Wrote that one last night. Tried to crush the iPod in one hand. Can't. Too well made for that. And you might think from this poem that things are going darkly for me, and I am all down and like that. Not true. I'm the same little sunny optimist thankfulist as usual. But now and then you do have to write a dark poem, and even weep a little. And over what? That damned song on the iPod. Me and this song go way back, see. In the late 1960s when TV was still about entertainment, there was some variety show where this older, puppy-type fella sang the song. Maybe every week? Anyway, more than once. And I was a small boy and stood there riveted, my little heart being torn with love. See, the song is about mother love, your relationship with your mother. And to a small boy nothing is more holy than that. It's so important that you don't even think about it. But here was this song, someone actually singing about it.

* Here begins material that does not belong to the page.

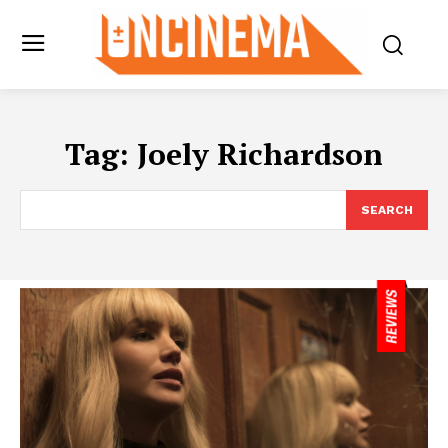
Tag:
Joely Richardson
SEARCH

Anyway, it's about dying, and meeting again in heaven (if there is one ... hah!) and the damned iPod played it last night as I lay in bed getting ready to sleep. Hence the weeping and the vain attempt to crush the iPod with one hand.

Fortunately, Tom Waits to the rescue. Gun Street Girl. The man is a genius:

He bought a second-hand nova from a cuban chinese
And dyed his hair in the bathroom of a texaco

And then my poem, and everything was all right.

No, I am not depressed. I am, in fact, alive. Everyone has to feel sad every now and then. Don't prescribe seratonin enhancers to me.